Inspired by his younger brother Klaus, who was paralysed from the waist down after a crash in a downhill at the age of 16, Klammer has established the Franz Klammer Foundation, which benefits seriously injured athletes.

==World Cup results==

===Season titles===

| Season | Discipline |
|---|---|
| 1975 | Downhill |
| 1976 | Downhill |
| 1977 | Downhill |
| 1978 | Downhill |
| 1983 | Downhill |

===Season standings===

| Season | Age | Overall | Slalom | Giant slalom | Super G | Downhill | Combined |
| 1973 | 19 | 8 | — | 9 | not run | 4 | not awarded |
| 1974 | 20 | 5 | — | 10 | 2 |
| 1975 | 21 | 3 | — | 9 | 1 |
| 1976 | 22 | 4 | — | — | 1 | 4 |
| 1977 | 23 | 3 | — | — | 1 | not awarded |
| 1978 | 24 | 5 | — | — | 1 |
| 1979 | 25 | 51 | — | — | 19 |
| 1980 | 26 | 33 | — | — | 11 | — |
| 1981 | 27 | 40 | — | — | 13 | — |
| 1982 | 28 | 14 | — | — | 5 | — |
| 1983 | 29 | 18 | — | — | not awarded | 1 | — |
| 1984 | 30 | 20 | — | — | 4 | — |
| 1985 | 31 | 52 | — | — | 16 | — |

===Race victories===
- 26 wins - (25 downhill, 1 combined)

| Season | Date | Location | Discipline |
| 1974 | 22 Dec 1973 | AUT Schladming, Austria | Downhill |
| 1975 | 8 Dec 1974 | FRA Val-d'Isère, France | Downhill |
| 15 Dec 1974 | CHE St. Moritz, Switzerland | Downhill |
| 5 Jan 1975 | FRG Garmisch, West Germany | Downhill |
| 11 Jan 1975 | CHE Wengen, Switzerland | Downhill |
| 18 Jan 1975 | AUT Kitzbühel, Austria | Downhill |
| 26 Jan 1975 | AUT Innsbruck, Austria | Downhill |
| 9 Mar 1975 | USA Jackson Hole, USA | Downhill |
| 21 Mar 1975 | ITA Val Gardena, Italy | Downhill |
| 1976 | 12 Dec 1975 | ITA Madonna di Campiglio, Italy | Downhill |
| 10 Jan 1976 | CHE Wengen, Switzerland | Downhill |
| 11 Jan 1976 | Combined |
| 17 Jan 1976 | FRA Morzine, France | Downhill |
| 25 Jan 1976 | AUT Kitzbühel, Austria | Downhill |
| 12 Mar 1976 | USA Aspen, USA | Downhill |
| 1977 | 17 Dec 1976 | ITA Val Gardena, Italy | Downhill |
| 18 Dec 1976 | ITA Val Gardena, Italy | Downhill |
| 8 Jan 1977 | FRG Garmisch, West Germany | Downhill |
| 15 Jan 1977 | AUT Kitzbühel, Austria | Downhill |
| 22 Jan 1977 | CHE Wengen, Switzerland | Downhill |
| 18 Feb 1977 | ;CHE Laax, Switzerland | Downhill |
| 1978 | 11 Dec 1977 | FRA Val-d'Isère, France | Downhill |
| 11 Mar 1978 | CHE Laax, Switzerland | Downhill |
| 1982 | 6 Dec 1981 | FRA Val-d'Isère, France | Downhill |
| 1983 | 20 Dec 1982 | ITA Val Gardena, Italy | Downhill |
| 1984 | 21 Jan 1984 | AUT Kitzbühel, Austria | Downhill |

==World championship results ==

| Year | Age | Slalom | Giant slalom | Super-G | Downhill | Combined |
| 1974 | 20 | 20 | 10 | not run | 2 | 1 |
| 1976 | 22 | — | DNF1 | 1 | — |
| 1978 | 24 | — | — | 5 | — |
| 1980 | 26 | — | — | —^ | — |
| 1982 | 28 | — | — | 7 | — |
| 1985 | 31 | — | — | 5 | — |

From 1948 through 1980, the Winter Olympics were also the World Championships for alpine skiing.
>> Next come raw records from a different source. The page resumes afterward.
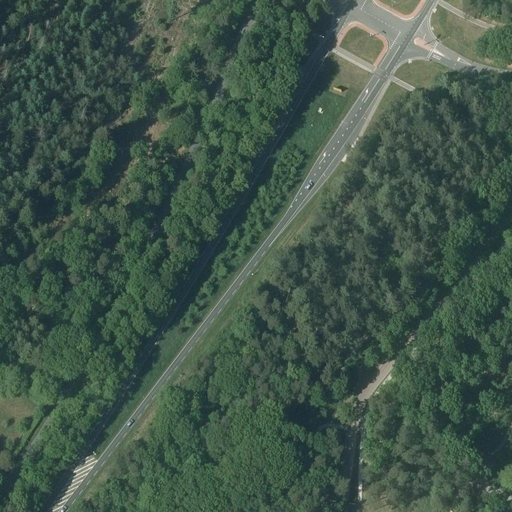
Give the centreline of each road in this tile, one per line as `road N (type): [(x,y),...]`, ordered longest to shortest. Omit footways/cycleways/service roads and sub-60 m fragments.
road 1 (primary): [(351,5),(42,511)]
road 2 (primary): [(61,511),(296,206),(408,38)]
road 3 (unclassified): [(259,0),(152,240),(9,484)]
road 4 (track): [(511,169),(370,351),(327,425),(319,462),(325,511)]
road 5 (unclassified): [(342,511),(361,397),(511,209)]
road 6 (track): [(398,402),(511,498)]
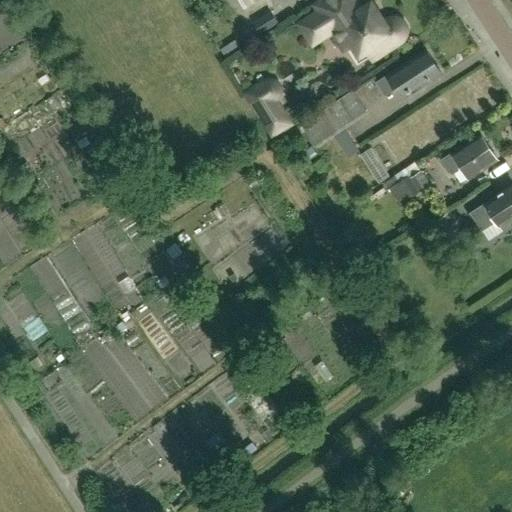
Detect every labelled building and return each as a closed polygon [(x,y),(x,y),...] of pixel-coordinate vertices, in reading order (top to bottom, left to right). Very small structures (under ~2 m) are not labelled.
[(235,0),(242,12),(258,3),(256,0),(235,0)] [(345,50),(351,46),(360,59),(369,53),(372,59),(400,41),(403,38),(405,34),(405,29),(403,25),(400,21),(396,20),(391,19),(387,21),(378,27),(373,20),(375,18),(376,15),(376,12),(375,10),(373,8),(371,7),(368,7),(365,8),(360,11),(353,0),(325,0),(316,6),(320,12),(300,25),(312,43),(332,31),(345,50)] [(256,13),(259,18),(252,22),(254,25),(243,32),(244,34),(237,39),(242,47),(260,36),(279,24),(271,11),(268,12),(265,7),(256,13)] [(396,88),(403,99),(442,74),(426,49),(386,75),(387,76),(377,82),(385,95),(389,92),(390,92),(396,88)] [(243,92),(271,138),(294,123),(280,99),(281,96),(283,94),(283,88),(281,84),(278,80),(274,77),(269,77),(264,78),(243,92)] [(360,150),(346,128),(368,113),(353,90),(301,125),(316,148),(334,136),(348,157),(360,150)] [(497,160),(480,133),(452,151),(452,152),(442,159),(451,173),(461,166),(469,178),(497,160)] [(416,189),(419,193),(430,185),(421,171),(409,178),(410,179),(402,184),(409,195),(416,189)] [(499,227),(511,219),(511,184),(470,212),(482,231),(496,222),(499,227)] [(450,212),(433,223),(439,232),(432,237),(441,250),(448,245),(448,246),(460,239),(452,227),(457,223),(450,212)]
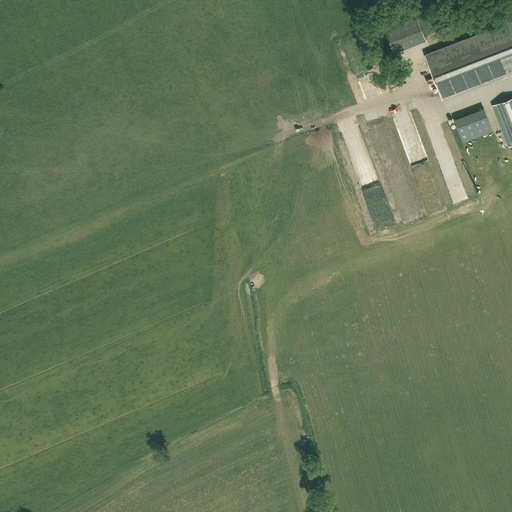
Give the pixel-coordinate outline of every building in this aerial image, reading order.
[(425,39),(416,16),(384,29),(393,52),(425,39)] [(511,71),(511,20),(425,55),(442,99),(511,71)] [(511,97),(492,105),(508,146),(511,144),(511,97)] [(463,142),(492,130),(483,108),(454,119),(463,142)] [(372,143),(363,114),(337,122),(357,182),(374,176),(364,145),(372,143)] [(449,200),(463,197),(454,160),(458,159),(454,143),(443,146),(444,150),(450,148),(452,156),(446,157),(447,162),(451,161),(452,167),(442,170),(449,200)] [(414,154),(408,156),(412,169),(419,167),(414,154)] [(374,165),(379,163),(386,180),(402,174),(394,155),(373,163),(374,165)] [(386,209),(372,215),(379,232),(393,226),(386,209)]
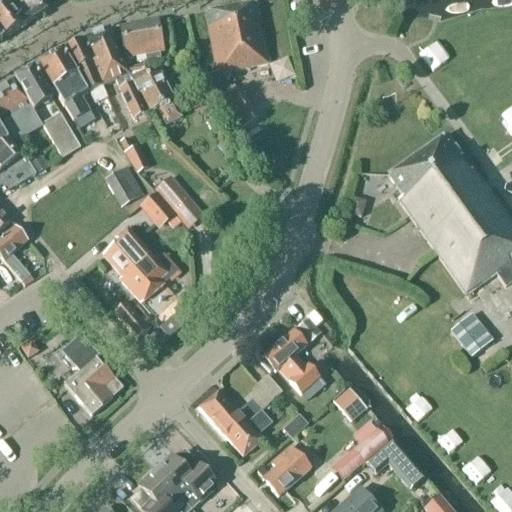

At the World Championships from 1954 through 1980, the combined was a "paper race" using the results of the three events (DH, GS, SL).

==Olympic results ==

| Year | Age | Slalom | Giant slalom | Super-G | Downhill | Combined |
| 1976 | 22 | — | DNF1 | not run | 1 | not run |
| 1980 | 26 | — | — | —^ |
| 1984 | 30 | — | — | 10 |

^ Klammer was an alternate on the 1980 team and did not compete.